# WHAT TO WORK ON
Word for word, reproduce the records, keeping none of the pictures.

-*-*-

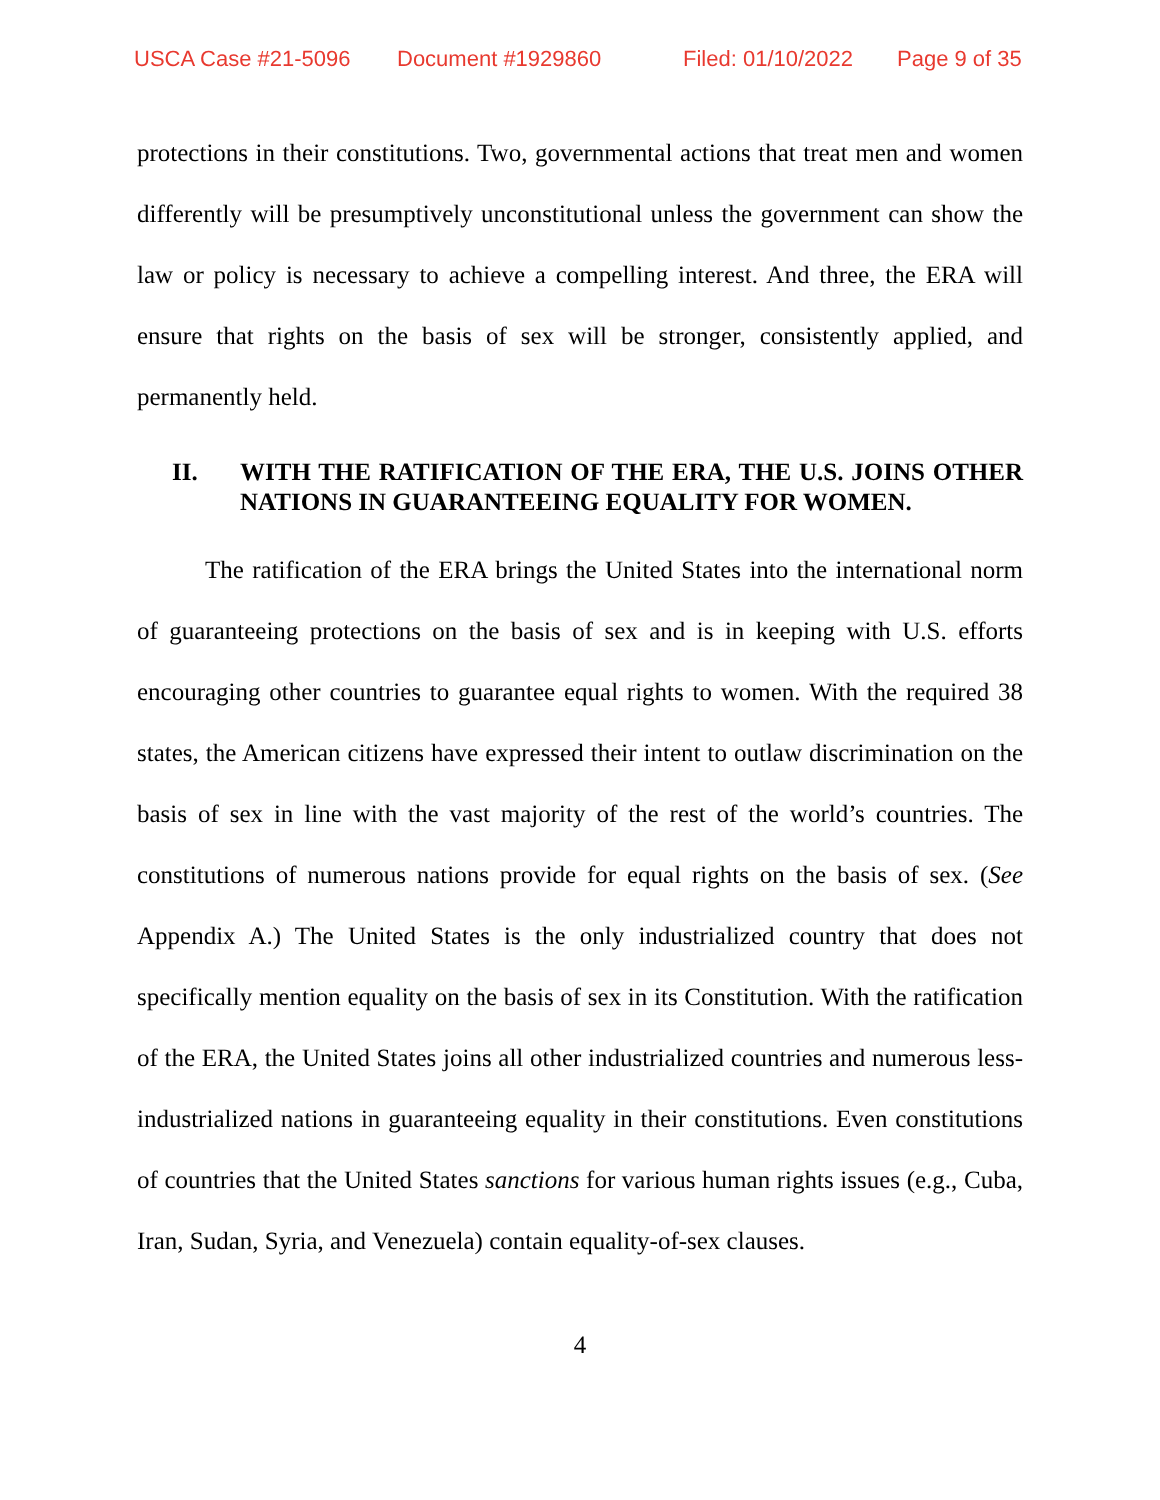USCA Case #21-5096 Document #1929860 Filed: 01/10/2022 Page 9 of 35
protections in their constitutions. Two, governmental actions that treat men and women differently will be presumptively unconstitutional unless the government can show the law or policy is necessary to achieve a compelling interest. And three, the ERA will ensure that rights on the basis of sex will be stronger, consistently applied, and permanently held.
II. WITH THE RATIFICATION OF THE ERA, THE U.S. JOINS OTHER NATIONS IN GUARANTEEING EQUALITY FOR WOMEN.
The ratification of the ERA brings the United States into the international norm of guaranteeing protections on the basis of sex and is in keeping with U.S. efforts encouraging other countries to guarantee equal rights to women. With the required 38 states, the American citizens have expressed their intent to outlaw discrimination on the basis of sex in line with the vast majority of the rest of the world’s countries. The constitutions of numerous nations provide for equal rights on the basis of sex. (See Appendix A.) The United States is the only industrialized country that does not specifically mention equality on the basis of sex in its Constitution. With the ratification of the ERA, the United States joins all other industrialized countries and numerous less-industrialized nations in guaranteeing equality in their constitutions. Even constitutions of countries that the United States sanctions for various human rights issues (e.g., Cuba, Iran, Sudan, Syria, and Venezuela) contain equality-of-sex clauses.
4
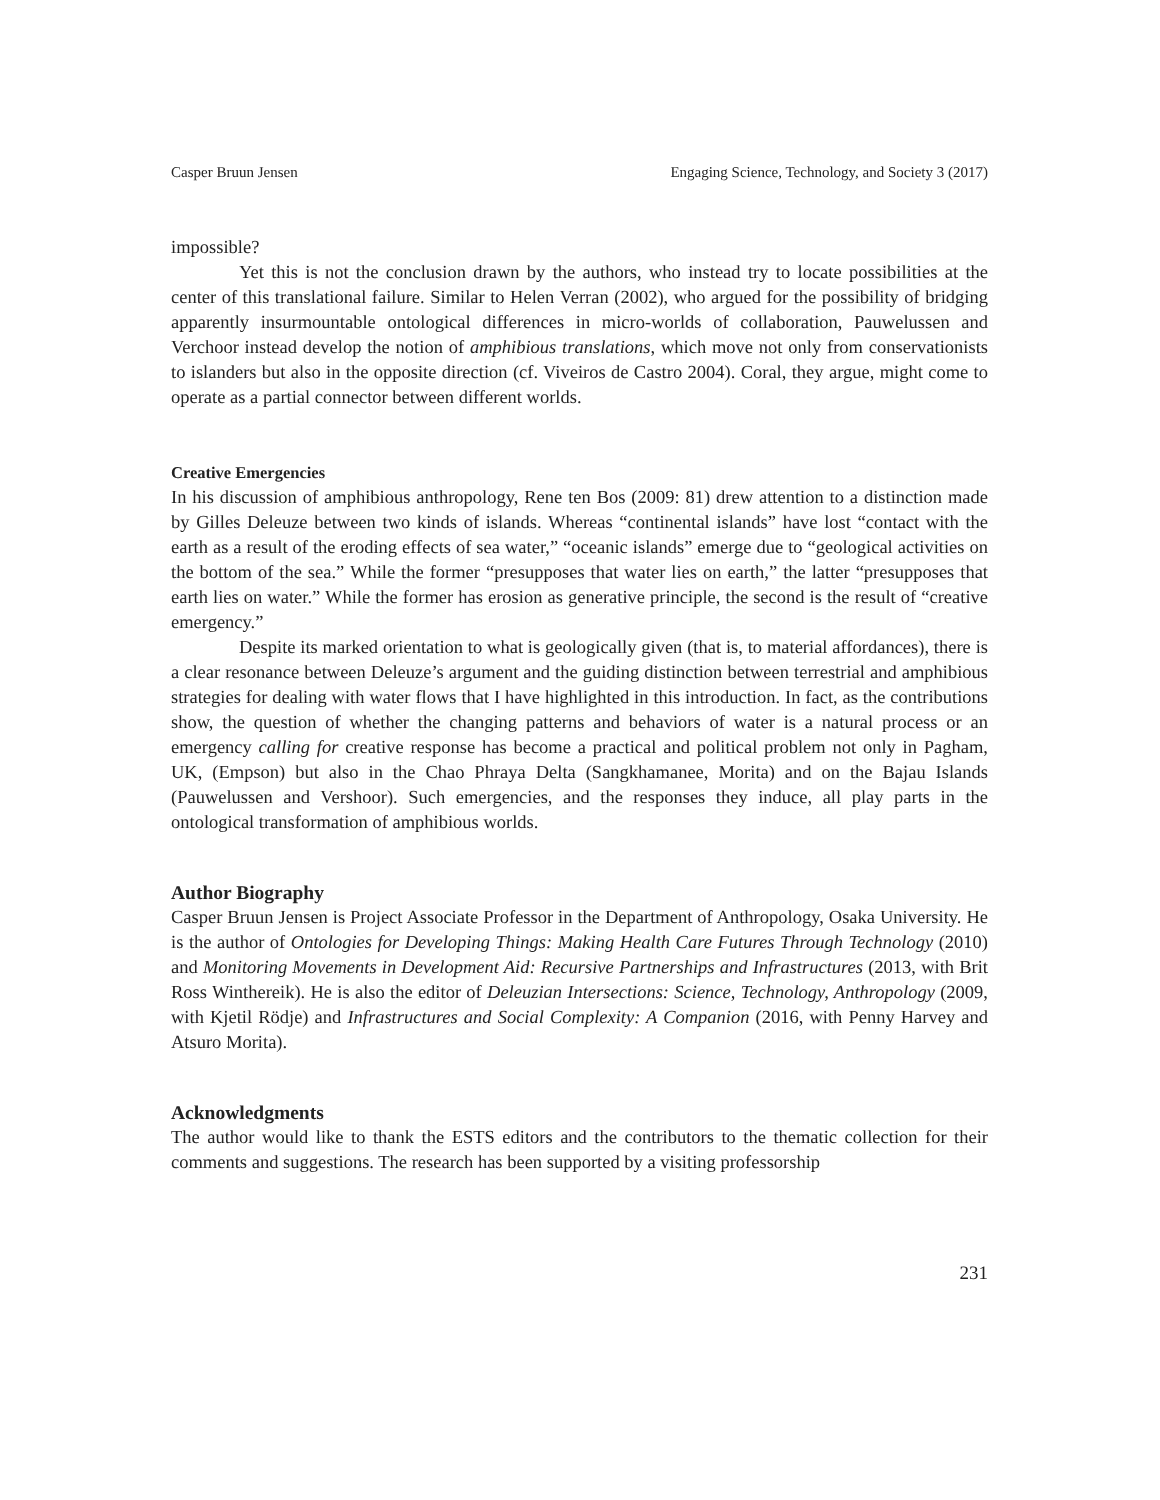Casper Bruun Jensen Engaging Science, Technology, and Society 3 (2017)
impossible?
Yet this is not the conclusion drawn by the authors, who instead try to locate possibilities at the center of this translational failure. Similar to Helen Verran (2002), who argued for the possibility of bridging apparently insurmountable ontological differences in micro-worlds of collaboration, Pauwelussen and Verchoor instead develop the notion of amphibious translations, which move not only from conservationists to islanders but also in the opposite direction (cf. Viveiros de Castro 2004). Coral, they argue, might come to operate as a partial connector between different worlds.
Creative Emergencies
In his discussion of amphibious anthropology, Rene ten Bos (2009: 81) drew attention to a distinction made by Gilles Deleuze between two kinds of islands. Whereas “continental islands” have lost “contact with the earth as a result of the eroding effects of sea water,” “oceanic islands” emerge due to “geological activities on the bottom of the sea.” While the former “presupposes that water lies on earth,” the latter “presupposes that earth lies on water.” While the former has erosion as generative principle, the second is the result of “creative emergency.”
Despite its marked orientation to what is geologically given (that is, to material affordances), there is a clear resonance between Deleuze’s argument and the guiding distinction between terrestrial and amphibious strategies for dealing with water flows that I have highlighted in this introduction. In fact, as the contributions show, the question of whether the changing patterns and behaviors of water is a natural process or an emergency calling for creative response has become a practical and political problem not only in Pagham, UK, (Empson) but also in the Chao Phraya Delta (Sangkhamanee, Morita) and on the Bajau Islands (Pauwelussen and Vershoor). Such emergencies, and the responses they induce, all play parts in the ontological transformation of amphibious worlds.
Author Biography
Casper Bruun Jensen is Project Associate Professor in the Department of Anthropology, Osaka University. He is the author of Ontologies for Developing Things: Making Health Care Futures Through Technology (2010) and Monitoring Movements in Development Aid: Recursive Partnerships and Infrastructures (2013, with Brit Ross Winthereik). He is also the editor of Deleuzian Intersections: Science, Technology, Anthropology (2009, with Kjetil Rödje) and Infrastructures and Social Complexity: A Companion (2016, with Penny Harvey and Atsuro Morita).
Acknowledgments
The author would like to thank the ESTS editors and the contributors to the thematic collection for their comments and suggestions. The research has been supported by a visiting professorship
231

-*-*-

# TASK OUTPUT
USCA Case #21-5096 Document #1929860 Filed: 01/10/2022 Page 9 of 35
protections in their constitutions. Two, governmental actions that treat men and women differently will be presumptively unconstitutional unless the government can show the law or policy is necessary to achieve a compelling interest. And three, the ERA will ensure that rights on the basis of sex will be stronger, consistently applied, and permanently held.
II. WITH THE RATIFICATION OF THE ERA, THE U.S. JOINS OTHER NATIONS IN GUARANTEEING EQUALITY FOR WOMEN.
The ratification of the ERA brings the United States into the international norm of guaranteeing protections on the basis of sex and is in keeping with U.S. efforts encouraging other countries to guarantee equal rights to women. With the required 38 states, the American citizens have expressed their intent to outlaw discrimination on the basis of sex in line with the vast majority of the rest of the world’s countries. The constitutions of numerous nations provide for equal rights on the basis of sex. (See Appendix A.) The United States is the only industrialized country that does not specifically mention equality on the basis of sex in its Constitution. With the ratification of the ERA, the United States joins all other industrialized countries and numerous less-industrialized nations in guaranteeing equality in their constitutions. Even constitutions of countries that the United States sanctions for various human rights issues (e.g., Cuba, Iran, Sudan, Syria, and Venezuela) contain equality-of-sex clauses.
4
Casper Bruun Jensen Engaging Science, Technology, and Society 3 (2017)
impossible?
Yet this is not the conclusion drawn by the authors, who instead try to locate possibilities at the center of this translational failure. Similar to Helen Verran (2002), who argued for the possibility of bridging apparently insurmountable ontological differences in micro-worlds of collaboration, Pauwelussen and Verchoor instead develop the notion of amphibious translations, which move not only from conservationists to islanders but also in the opposite direction (cf. Viveiros de Castro 2004). Coral, they argue, might come to operate as a partial connector between different worlds.
Creative Emergencies
In his discussion of amphibious anthropology, Rene ten Bos (2009: 81) drew attention to a distinction made by Gilles Deleuze between two kinds of islands. Whereas “continental islands” have lost “contact with the earth as a result of the eroding effects of sea water,” “oceanic islands” emerge due to “geological activities on the bottom of the sea.” While the former “presupposes that water lies on earth,” the latter “presupposes that earth lies on water.” While the former has erosion as generative principle, the second is the result of “creative emergency.”
Despite its marked orientation to what is geologically given (that is, to material affordances), there is a clear resonance between Deleuze’s argument and the guiding distinction between terrestrial and amphibious strategies for dealing with water flows that I have highlighted in this introduction. In fact, as the contributions show, the question of whether the changing patterns and behaviors of water is a natural process or an emergency calling for creative response has become a practical and political problem not only in Pagham, UK, (Empson) but also in the Chao Phraya Delta (Sangkhamanee, Morita) and on the Bajau Islands (Pauwelussen and Vershoor). Such emergencies, and the responses they induce, all play parts in the ontological transformation of amphibious worlds.
Author Biography
Casper Bruun Jensen is Project Associate Professor in the Department of Anthropology, Osaka University. He is the author of Ontologies for Developing Things: Making Health Care Futures Through Technology (2010) and Monitoring Movements in Development Aid: Recursive Partnerships and Infrastructures (2013, with Brit Ross Winthereik). He is also the editor of Deleuzian Intersections: Science, Technology, Anthropology (2009, with Kjetil Rödje) and Infrastructures and Social Complexity: A Companion (2016, with Penny Harvey and Atsuro Morita).
Acknowledgments
The author would like to thank the ESTS editors and the contributors to the thematic collection for their comments and suggestions. The research has been supported by a visiting professorship
231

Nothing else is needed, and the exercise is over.